İngiltere bankasının çıkardığı banknotların kredisinin, bütün uzmanlarca kabul görmektedir. Gene de, banka yasası, çıkarılan banknotların çevrilebilmesi için, belli miktar altını bağlamaktadır. Bu rezerv kutsal ve dokunulmazdır. Buna dokunabilmek için ancak, banka yasası ihlal edilebilir.

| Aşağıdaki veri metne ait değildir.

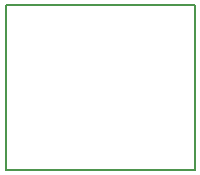
<source format=gm1>
G04*
G04 #@! TF.GenerationSoftware,Altium Limited,Altium Designer,19.0.15 (446)*
G04*
G04 Layer_Color=16711935*
%FSLAX24Y24*%
%MOIN*%
G70*
G01*
G75*
%ADD11C,0.0060*%
D11*
X-2953Y3150D02*
X3346D01*
X-2953Y-2362D02*
Y3150D01*
Y-2362D02*
X3346D01*
Y3150D01*
M02*

</source>
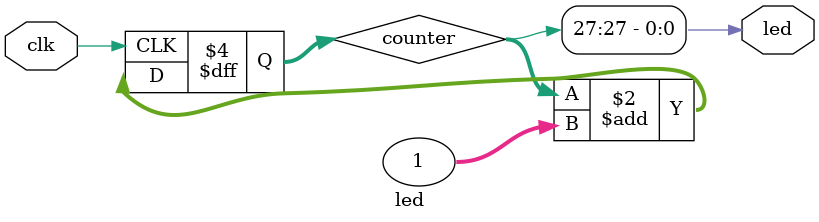
<source format=v>
`timescale 1ns / 1ps


module led(
    input clk,
    output led
    );
    
    reg [31:0] counter = 0;
    
    always @ (posedge clk) begin
        counter <= counter + 1;
    end    
    
    assign led = counter[27];
    
endmodule

</source>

Toparlarsak, Ricardo’ya göre, Dolaşımda para fazla olduğunda paranın değeri düşer, metaların fiyatı artar, dolaşımda para azaldığında da, paranın değeri artar ve metaların fiyatı azalır. Demek ki, dolaşımda gereğinden fazla para varsa, paranın değeri düşüyor fiyatlar artıyor ve tersi. 1844 tarihli İngiliz Banka Yasası, banknot basımına sınırlama getirmiştir. Para basabilmenin koşulu, o kadar altının bankanın kendisinde olmasıdır. Tabi bu durum, bir bunalım durumunda, bunalımı artırıcı bir etkide bulunmaktadır.